From 15 June to 31 July 2014, the gelled surfactant-based system was injected into five steam-injection wells in the Usinsk oil field. The volume injected ranged from 80 to 110 m3. Standard oilfield equipment was used to prepare and inject the gelled system under field conditions. The effect was monitored, and a positive effect was clearly defined 3 months after the injection (Fig. 1).
EOR From Heavy-Oil Reservoirs Without Thermal Stimulation
To enhance oil recovery from high-viscosity-oil reservoirs without TSS at temperatures between 20 and 40°C, the authors proposed using gels and sols based on a low-temperature gel-forming system as well as alkaline and acid oil-displacing systems based on surfactants, an inorganic buffer solution, and polyol with controlled viscosity. These are compatible with high-salinity formation water and have low freezing points (between −20 and −60°C).

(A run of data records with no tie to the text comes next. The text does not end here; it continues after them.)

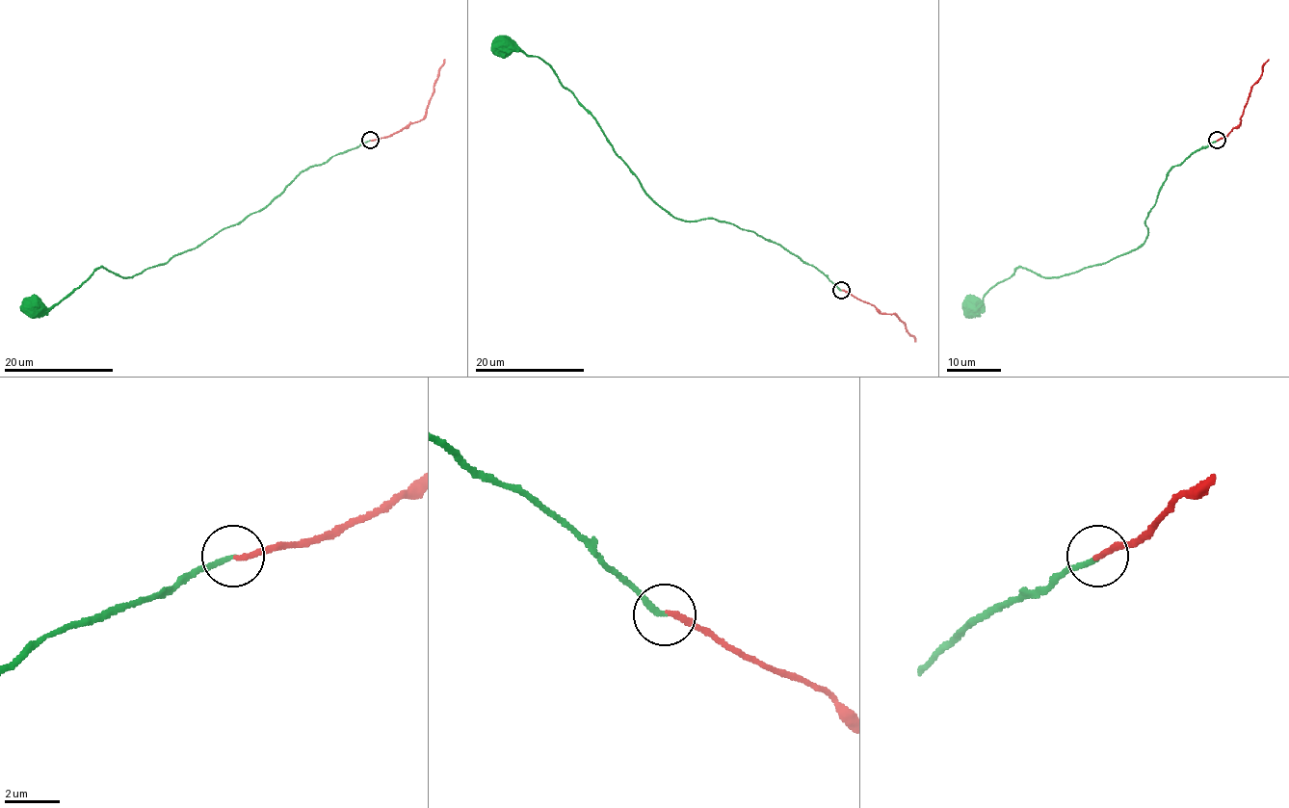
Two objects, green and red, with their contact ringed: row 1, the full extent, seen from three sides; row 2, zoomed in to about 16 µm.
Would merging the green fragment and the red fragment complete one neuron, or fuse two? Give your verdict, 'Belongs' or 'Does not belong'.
Does not belong

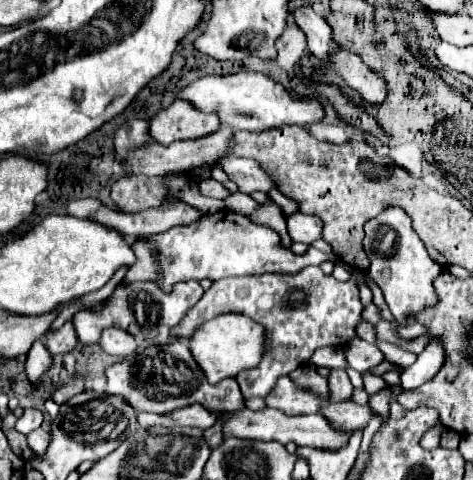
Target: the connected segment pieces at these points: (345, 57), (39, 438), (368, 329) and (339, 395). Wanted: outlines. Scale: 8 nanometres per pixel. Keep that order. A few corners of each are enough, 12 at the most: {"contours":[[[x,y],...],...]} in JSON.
{"contours":[[[341,48],[329,68],[367,102],[381,104],[387,82],[357,54]],[[43,428],[27,434],[29,448],[43,454],[49,444],[49,434]],[[369,322],[357,326],[359,338],[377,344],[375,328]],[[331,370],[329,402],[349,402],[353,384],[345,370]]]}

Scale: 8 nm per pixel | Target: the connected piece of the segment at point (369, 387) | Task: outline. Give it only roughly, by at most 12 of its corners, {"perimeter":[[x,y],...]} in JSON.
{"perimeter":[[371,372],[363,374],[365,390],[369,394],[379,392],[387,382]]}

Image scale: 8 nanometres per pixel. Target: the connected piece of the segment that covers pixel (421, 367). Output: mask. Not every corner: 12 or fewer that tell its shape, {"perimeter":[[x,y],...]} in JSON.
{"perimeter":[[441,338],[401,372],[403,390],[431,380],[445,364]]}

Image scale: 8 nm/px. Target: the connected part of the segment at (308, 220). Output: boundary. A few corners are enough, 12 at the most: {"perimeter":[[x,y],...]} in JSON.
{"perimeter":[[295,212],[287,216],[293,242],[311,246],[321,238],[321,220]]}

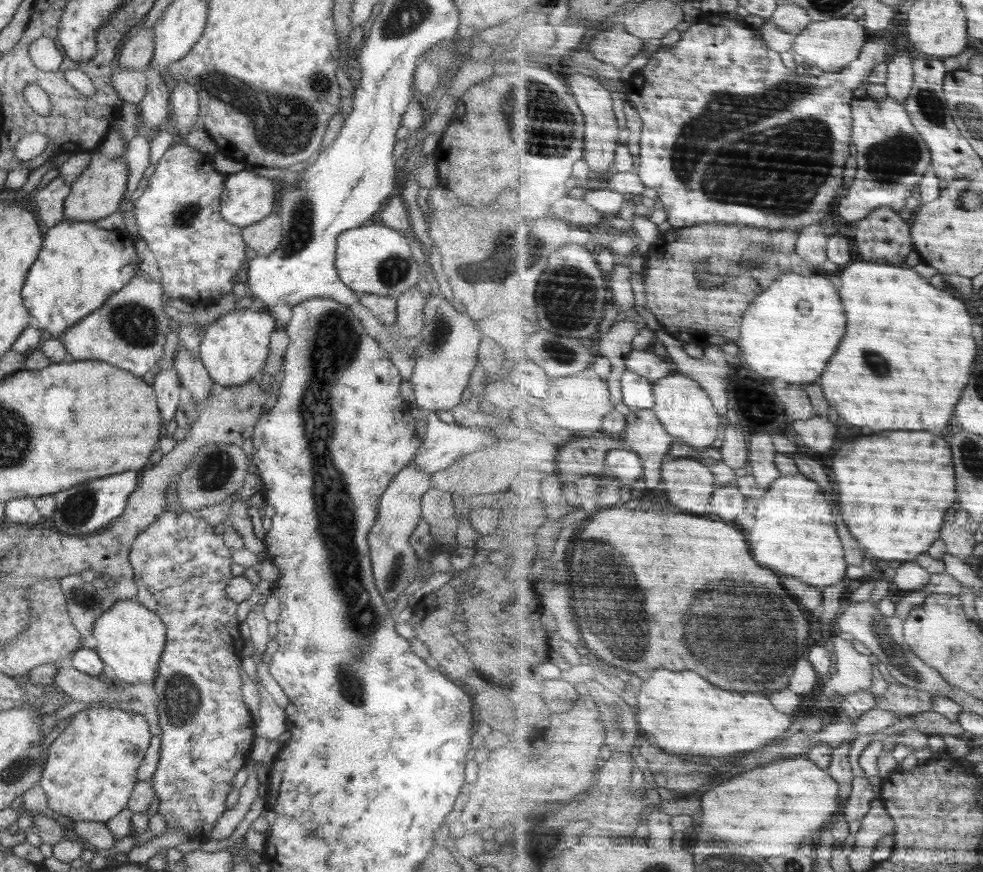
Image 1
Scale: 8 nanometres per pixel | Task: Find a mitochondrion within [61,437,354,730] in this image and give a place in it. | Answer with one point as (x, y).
(217, 467)

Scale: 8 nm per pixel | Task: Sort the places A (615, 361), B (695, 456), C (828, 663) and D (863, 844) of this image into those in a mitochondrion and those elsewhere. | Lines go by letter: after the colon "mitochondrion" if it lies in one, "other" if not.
A: other
B: other
C: other
D: other

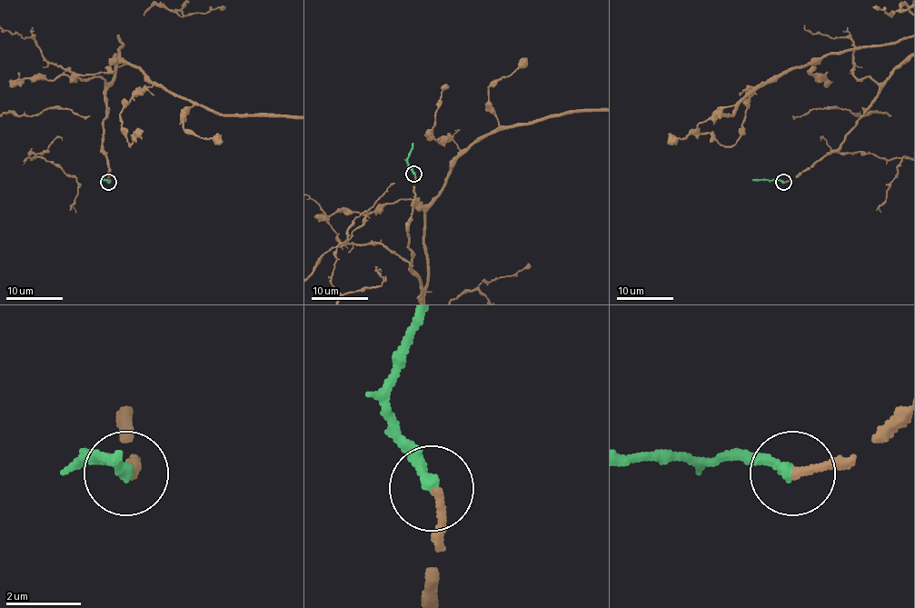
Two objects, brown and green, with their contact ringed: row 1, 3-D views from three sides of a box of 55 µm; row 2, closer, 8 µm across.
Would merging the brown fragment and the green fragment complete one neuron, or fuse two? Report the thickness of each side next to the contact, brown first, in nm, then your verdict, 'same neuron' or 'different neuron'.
calibres 220 and 320 nm; same neuron

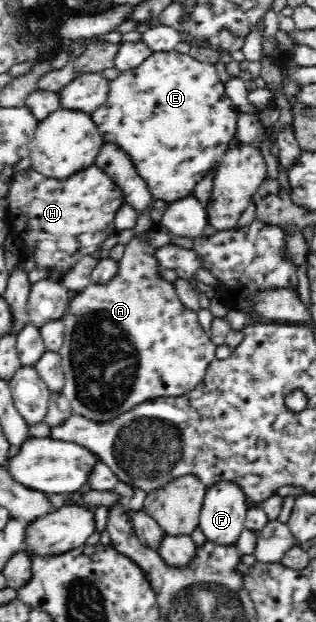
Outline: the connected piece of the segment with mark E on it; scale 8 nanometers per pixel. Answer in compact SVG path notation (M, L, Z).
M176 50L157 51L139 67L109 81L108 89L105 104L91 114L104 144L113 144L129 156L134 170L149 186L155 200L171 203L191 196L195 184L221 161L228 142L236 133L240 113L225 94L225 86L219 81L215 66L197 62L189 54Z

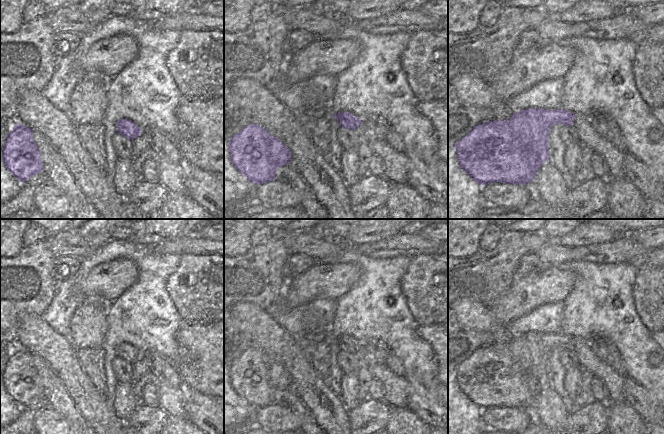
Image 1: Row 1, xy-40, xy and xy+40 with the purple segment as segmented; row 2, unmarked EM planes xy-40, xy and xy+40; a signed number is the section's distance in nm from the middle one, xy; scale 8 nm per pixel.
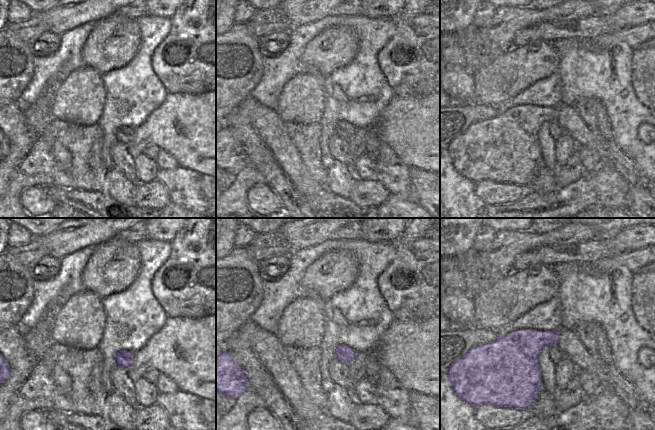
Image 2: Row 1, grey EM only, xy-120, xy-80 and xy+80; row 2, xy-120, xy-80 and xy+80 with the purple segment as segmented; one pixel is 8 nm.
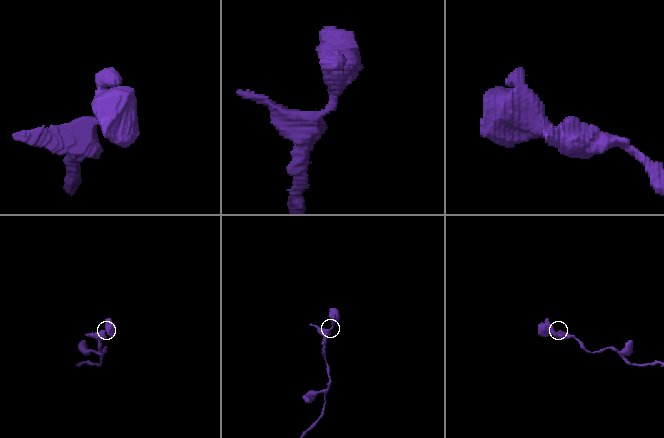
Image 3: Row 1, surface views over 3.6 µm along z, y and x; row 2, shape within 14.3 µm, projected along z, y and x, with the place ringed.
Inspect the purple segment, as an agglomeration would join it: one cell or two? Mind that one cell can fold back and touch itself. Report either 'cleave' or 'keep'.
keep

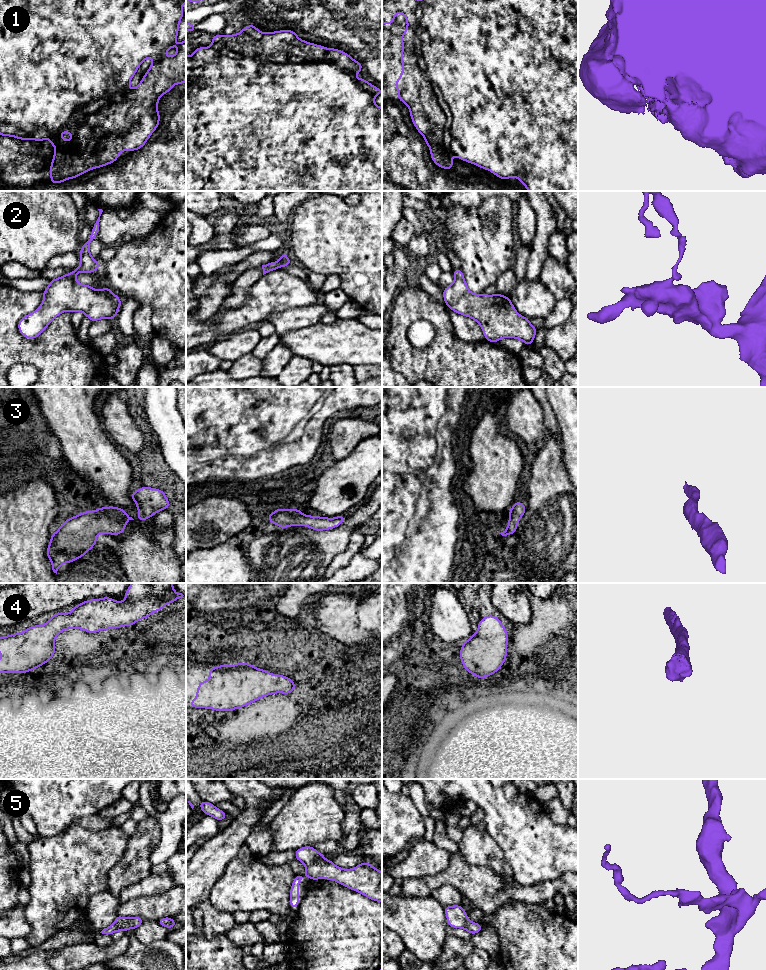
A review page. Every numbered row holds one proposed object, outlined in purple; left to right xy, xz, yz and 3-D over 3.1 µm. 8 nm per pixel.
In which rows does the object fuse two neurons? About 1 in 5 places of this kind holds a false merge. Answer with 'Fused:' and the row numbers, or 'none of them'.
Fused: none of them

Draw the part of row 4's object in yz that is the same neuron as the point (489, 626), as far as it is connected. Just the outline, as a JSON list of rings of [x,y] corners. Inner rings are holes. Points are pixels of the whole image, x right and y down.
[[[487,615],[479,621],[477,633],[462,643],[460,660],[476,678],[487,678],[504,664],[507,645],[508,633],[500,619]]]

To enhance oil recovery from high-viscosity-oil reservoirs without the TSS, the authors proposed the “cold” technology of cyclic reagent stimulation, which is similar to cyclic steam stimulation. A slug is injected into the production well and followed by water injection, and the well is closed for 7–14 days before being put into operation. The oil is produced as a low-viscosity emulsion. After the first cycle of oil production, the next cycle is performed: injection of slug and then water followed by well shutdown and then oil production.
Conclusion
All the technologies presented in this paper have had their efficiencies proved under field conditions and are recommended for further pilot projects and commercial applications. One should note the high processability of these systems because they can be prepared and injected by standard oilfield equipment.
Flow-deflecting technologies based on the use of the gel-forming and sol-forming systems for injection wells are recommended for oil fields or areas large enough to have significant effect.
“Cold” technologies intended to enhance oil recovery and intensify oil production from low-productivity wells are considered promising technologies because of good results from the pilot tests as well as the potential flexibility and selectivity of their application in the most appropriate wells. Moreover, these technologies are suitable for cyclic application (cyclic reagent stimulation, analogous to cyclic steam stimulation but without heating the injected fluid).
Large-scale commercial application of these new integrated technologies—combining water or steam injection with physicochemical methods that increase the reservoir coverage—will extend the profitable exploitation of oil fields in later stages of their development and boost production at oil fields with difficult-to-recover hydrocarbon reserves, including heavy- and high-viscosity-oil reservoirs and deposits in the Arctic.